5. Aux termes de l’article 8 de la convention européenne de sauvegarde des droits de l’homme et des libertés fondamentales : « 1. Toute personne a droit au respect de sa vie privée et familiale, de son domicile et de sa correspondance. / 2. Il ne peut y avoir ingérence d’une autorité publique dans l’exercice de ce droit que pour autant que cette ingérence est prévue par la loi et qu’elle constitue une mesure qui, dans une société démocratique, est nécessaire à la sécurité nationale, à la sûreté publique, au bien-être économique du pays, à la défense de l’ordre et à la prévention des infractions pénales, à la protection de la santé ou de la morale, ou à la protection des droits et libertés d’autrui. »
6. M. A… B… soutient qu’il réside en France aux côtés de sa fille et de ses deux petits-enfants, de nationalité française. Par ailleurs, il se prévaut de la présence de son frère et de sa sœur ainsi que de ses neveux et nièces sur le territoire français. Toutefois, l’intéressé ne démontre par aucune pièce probante la réalité du lien familial qui l’unit aux personnes qu’il présente comme étant son frère et sa sœur ainsi que ses neveux et nièces.

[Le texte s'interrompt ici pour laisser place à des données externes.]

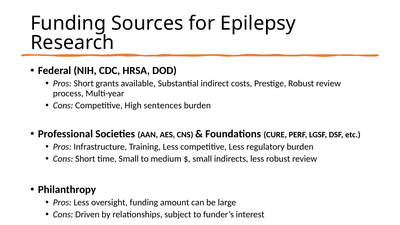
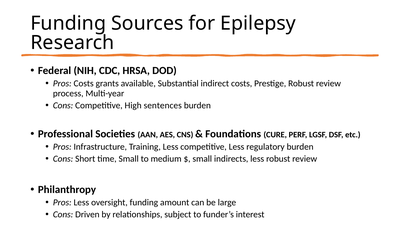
Pros Short: Short -> Costs
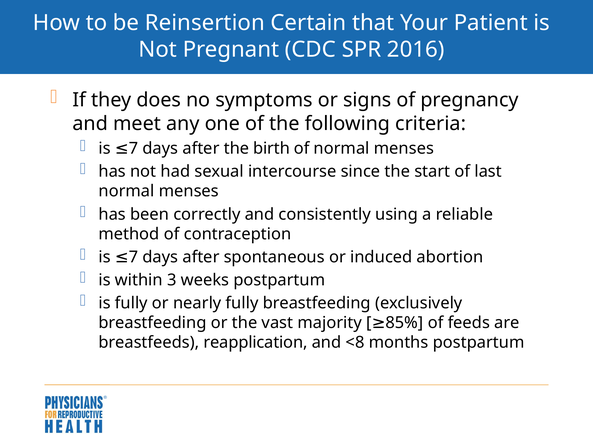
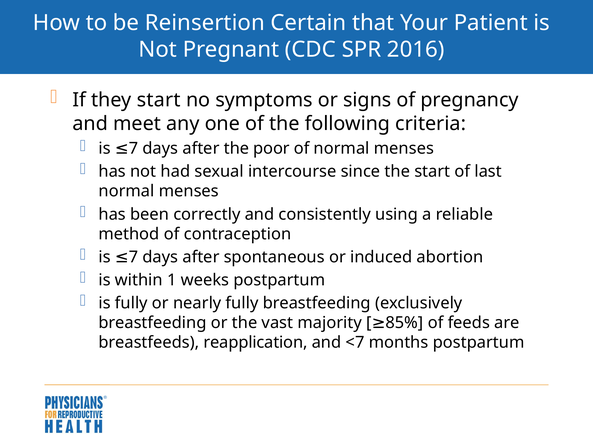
they does: does -> start
birth: birth -> poor
3: 3 -> 1
<8: <8 -> <7
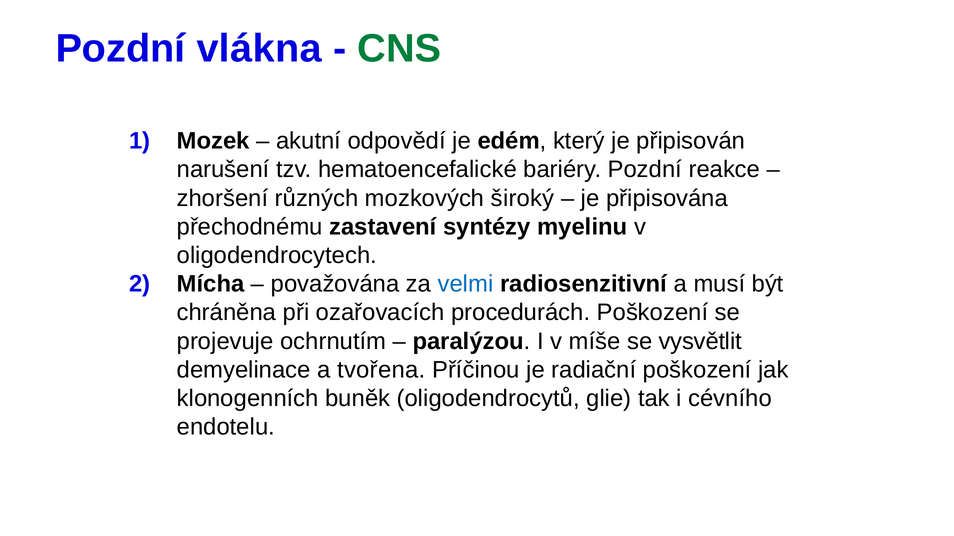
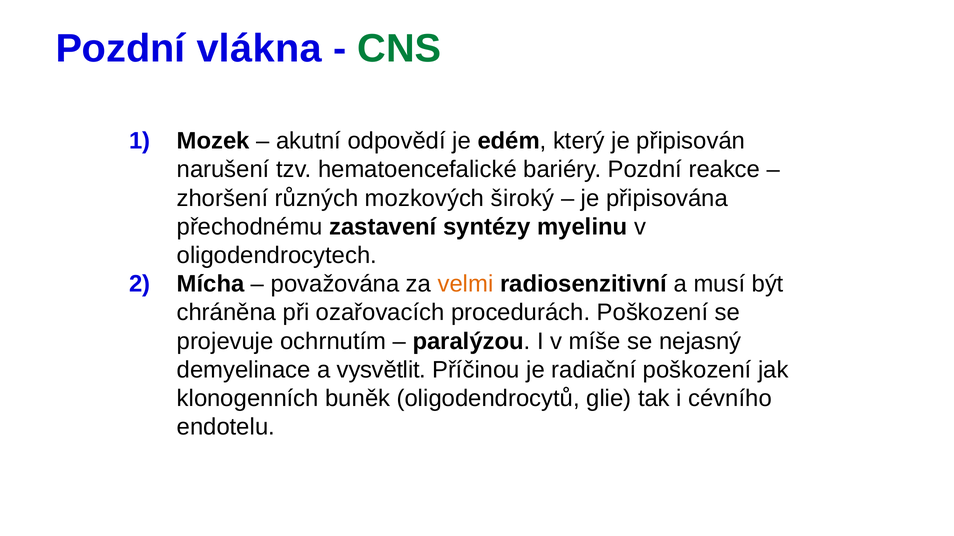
velmi colour: blue -> orange
vysvětlit: vysvětlit -> nejasný
tvořena: tvořena -> vysvětlit
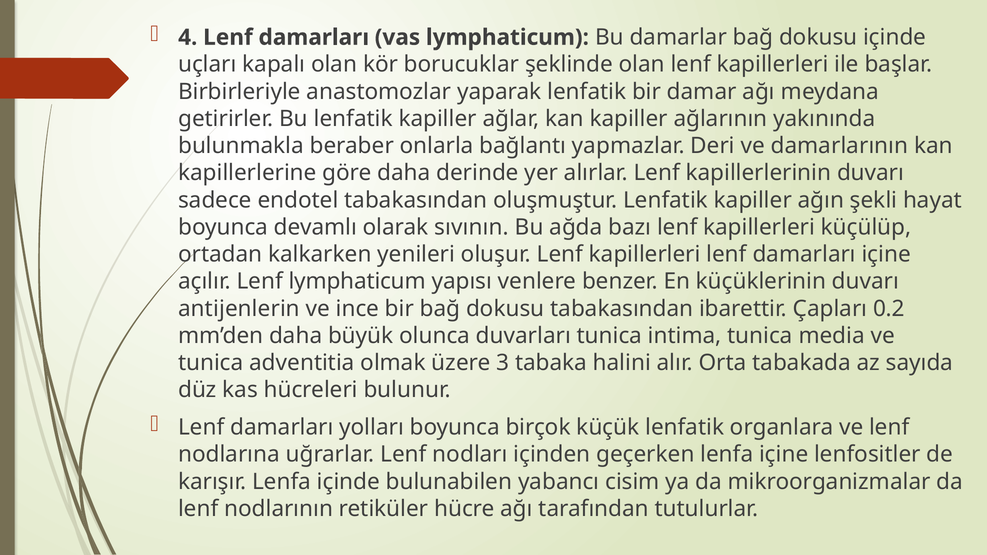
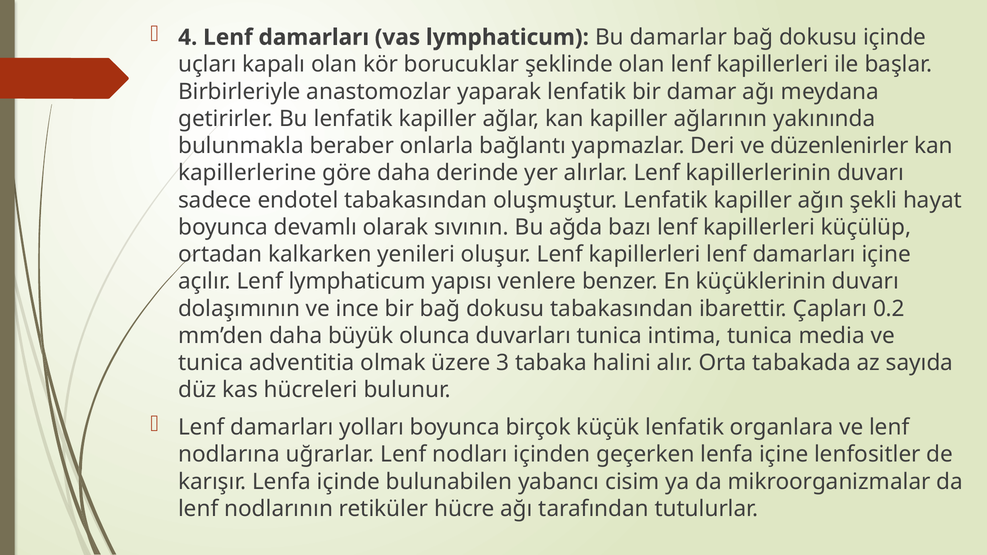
damarlarının: damarlarının -> düzenlenirler
antijenlerin: antijenlerin -> dolaşımının
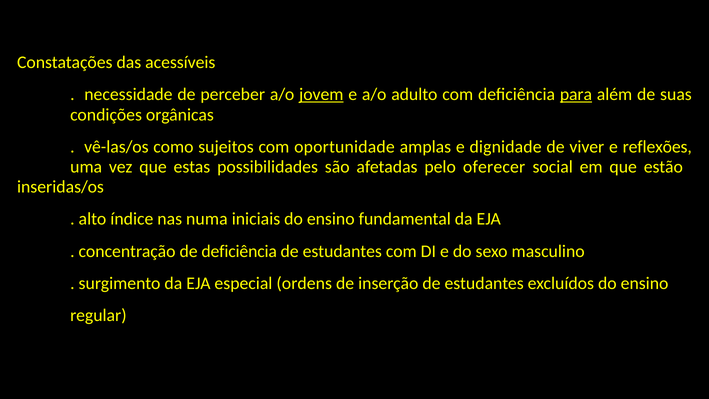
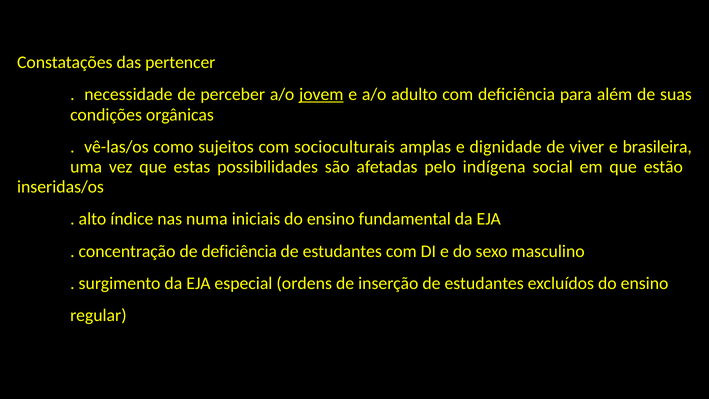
acessíveis: acessíveis -> pertencer
para underline: present -> none
oportunidade: oportunidade -> socioculturais
reflexões: reflexões -> brasileira
oferecer: oferecer -> indígena
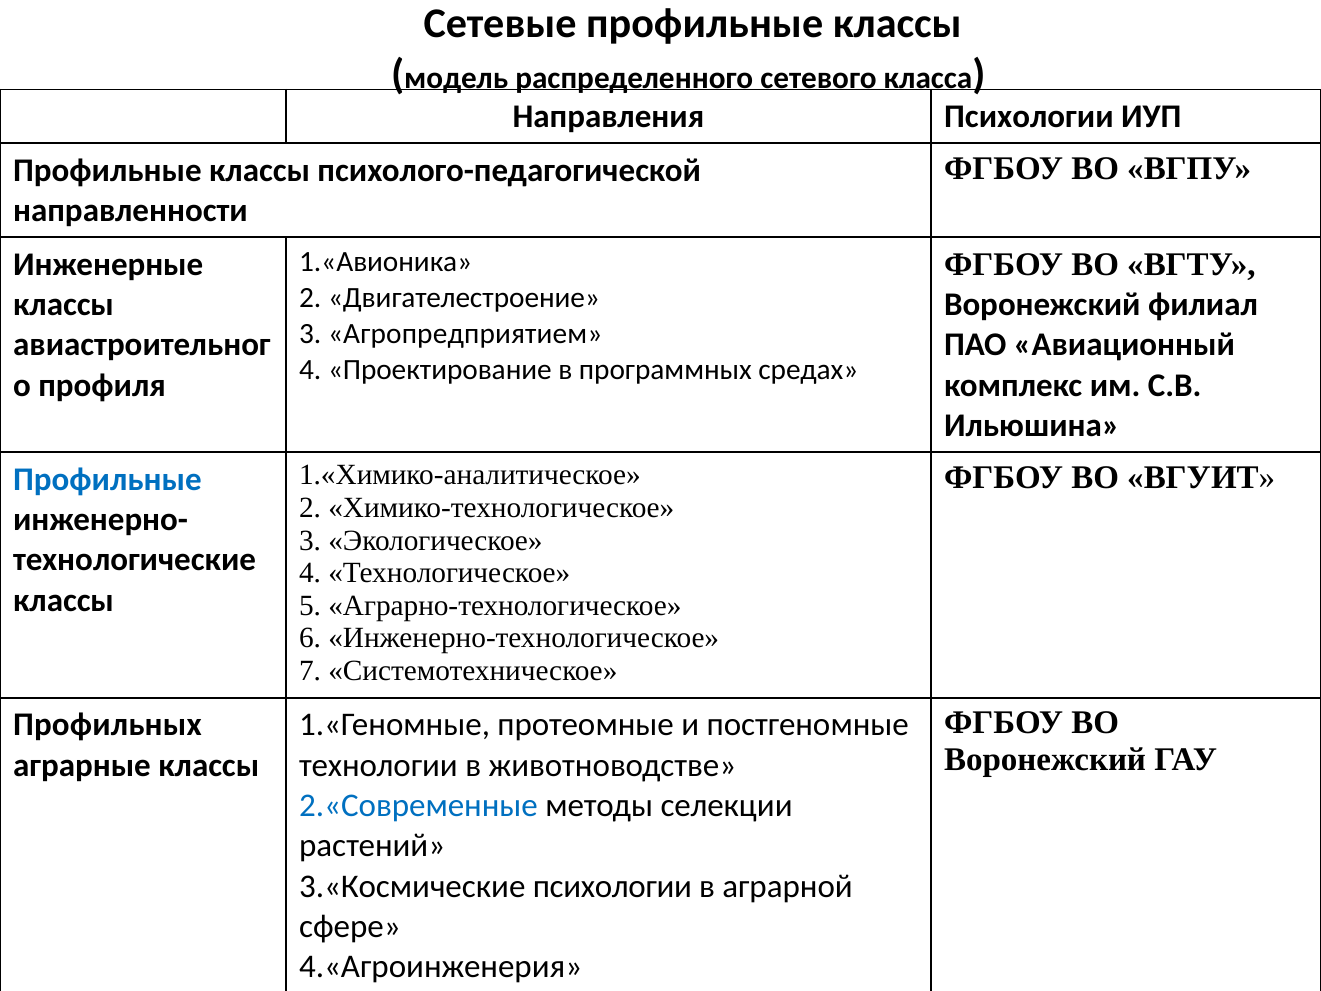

Par ailleurs, M. A… B… n’apporte aucun élément de nature à caractériser l’intensité des relations qu’il entretiendrait avec sa fille et ses petits-enfants, et il n’est pas établi que le requérant aurait besoin de l’assistance de sa famille du fait de sa pathologie En outre, les cinq bulletins de salaire produits par le requérant pour les mois de juillet à septembre 2019 et pour les mois de janvier et mars 2020 ne lui permettent pas de justifier d’une insertion professionnelle suffisante. S’il se prévaut d’une durée de présence de trente ans sur le sol français, M. A… B… n’établit la réalité de sa présence habituelle que depuis 2020. Ainsi, il ne justifie pas d’une présence stable et continue, suffisamment ancienne. Enfin, l’intéressé, célibataire, de démontre pas être dépourvu d’attaches familiales dans son pays d’origine où réside une de ses filles et où il a vécu jusqu’à l’âge de trente ans. Dans ces circonstances, M. A… B… ne peut soutenir que la décision attaquée porte atteinte à son droit de mener une vie de famille et méconnaît les stipulations de l’article 8 de la convention européenne de sauvegarde des droits de l’homme et des libertés fondamentales. Par suite, le moyen tiré de sa méconnaissance doit être écarté.
En ce qui concerne la décision d’obligation de quitter le territoire français :
7. Pour les mêmes motifs que ceux exposés au point 6, le moyen tiré de la méconnaissance de l’article 8 de la convention européenne de sauvegarde des droits de l’homme et des libertés fondamentales doit être écarté.
8. Il résulte de tout ce qui précède que la requête de M. A… B… doit être rejetée, y compris dans ses conclusions aux fins d’injonction et celles présentées au titre des frais de l’instance.
D É C I D E :
Article 1er : La requête de M. A… B… est rejetée.
Article 2 : Le présent jugement sera notifié à M. D… A… B… et au préfet du Val-d’Oise.
Délibéré après l’audience du 30 octobre, à laquelle siégeaient :
M. d’Argenson, président,
Mme Sénécal, première conseillère ;
Mme Koundio, première conseillère.
Rendu public par mise à disposition au greffe le 13 novembre 2025.
Le président-rapporteur,
signé
P.-H. d’Argenson
L’assesseur le plus ancien
dans l’ordre du tableau,
signé
Sénécal
La greffière,
signé
V. Ricaud
La République mande et ordonne au préfet du Val-d’Oise en ce qui le concerne, et à tous les commissaires de justice à ce requis en ce qui concerne les voies de droit commun contre les parties privées, de pourvoir à l’exécution de la présente décision.